La Révolution russe et la guerre

Trotsky à Brest-Litovsk
Après la défaite de la Révolution de 1905, les luttes des ouvriers russes connurent une période de recul. Un grand nombre de militants ouvriers furent assassinés ou jetés en prison, et le revers que réussit à infliger le tsar démoralisa une large partie des ouvriers. Ce recul fut de courte durée, car les travailleurs allaient vite reconstituer leurs forces. 

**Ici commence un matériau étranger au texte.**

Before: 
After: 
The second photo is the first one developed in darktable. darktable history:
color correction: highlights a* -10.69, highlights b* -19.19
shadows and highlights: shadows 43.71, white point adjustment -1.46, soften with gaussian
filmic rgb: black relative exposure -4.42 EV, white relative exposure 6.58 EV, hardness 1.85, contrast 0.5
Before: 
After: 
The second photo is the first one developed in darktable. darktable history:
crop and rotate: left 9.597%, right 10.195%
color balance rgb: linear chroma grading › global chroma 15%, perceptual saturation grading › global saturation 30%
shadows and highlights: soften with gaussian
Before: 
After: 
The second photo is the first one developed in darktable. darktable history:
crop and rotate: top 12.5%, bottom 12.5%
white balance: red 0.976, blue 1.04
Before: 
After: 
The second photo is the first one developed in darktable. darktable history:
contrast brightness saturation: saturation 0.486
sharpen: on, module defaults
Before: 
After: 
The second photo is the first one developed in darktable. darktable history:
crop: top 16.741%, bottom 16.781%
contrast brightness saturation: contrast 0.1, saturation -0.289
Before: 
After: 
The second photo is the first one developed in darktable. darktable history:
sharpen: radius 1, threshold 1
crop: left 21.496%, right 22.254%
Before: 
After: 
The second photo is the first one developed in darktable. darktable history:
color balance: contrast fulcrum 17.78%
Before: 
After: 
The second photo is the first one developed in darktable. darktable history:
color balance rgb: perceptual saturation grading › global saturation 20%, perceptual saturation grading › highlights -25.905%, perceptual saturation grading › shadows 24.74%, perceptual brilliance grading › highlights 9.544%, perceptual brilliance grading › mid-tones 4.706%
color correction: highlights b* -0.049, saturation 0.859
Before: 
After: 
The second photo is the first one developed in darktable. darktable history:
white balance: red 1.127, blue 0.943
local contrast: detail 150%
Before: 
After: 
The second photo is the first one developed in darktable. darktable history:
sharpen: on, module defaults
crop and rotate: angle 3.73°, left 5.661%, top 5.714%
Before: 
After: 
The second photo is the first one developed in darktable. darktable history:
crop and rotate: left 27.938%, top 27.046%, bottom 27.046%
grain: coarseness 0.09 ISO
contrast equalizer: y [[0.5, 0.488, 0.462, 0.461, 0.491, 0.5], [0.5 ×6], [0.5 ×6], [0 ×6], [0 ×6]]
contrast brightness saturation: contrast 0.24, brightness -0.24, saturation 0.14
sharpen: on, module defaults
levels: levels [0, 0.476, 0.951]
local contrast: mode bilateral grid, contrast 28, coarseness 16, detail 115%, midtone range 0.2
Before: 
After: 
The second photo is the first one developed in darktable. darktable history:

Alors qu’en 1910 et 1911, le recensement du nombre de grévistes pour des raisons politiques était descendu en dessous de 10 000, ce nombre remonta déjà à 500 000 en 1912 et 1913. Les fabriques et les usines russes entrèrent de nouveau en mouvement. Les services secrets et la police tsariste furent dépassés par toute cette armée industrielle qui se mettait en grève pour obtenir des augmentations de salaire ou la baisse du temps de travail. La violente répression du régime donna immédiatement à ces grèves des objectifs politiques contre le pouvoir en place. Cette lame de fond trouva son apogée durant le premier trimestre de l’année 1914, quand un million d’ouvriers – sur les deux millions que comptait alors la Russie – arrêtèrent le travail. Le spectre de la grève générale hantait à nouveau le pays. Cette expérience accumulée durant des mois de lutte, durant lesquels les révolutionnaires jouèrent un rôle de premier plan, ne pouvait que donner lieu à une nouvelle vague révolutionnaire. En juin et juillet 1914, des affrontements eurent lieu dans les rues des principales villes russes. C’est alors qu’éclata la guerre… 

Une montée révolutionnaire interrompue par la guerre… 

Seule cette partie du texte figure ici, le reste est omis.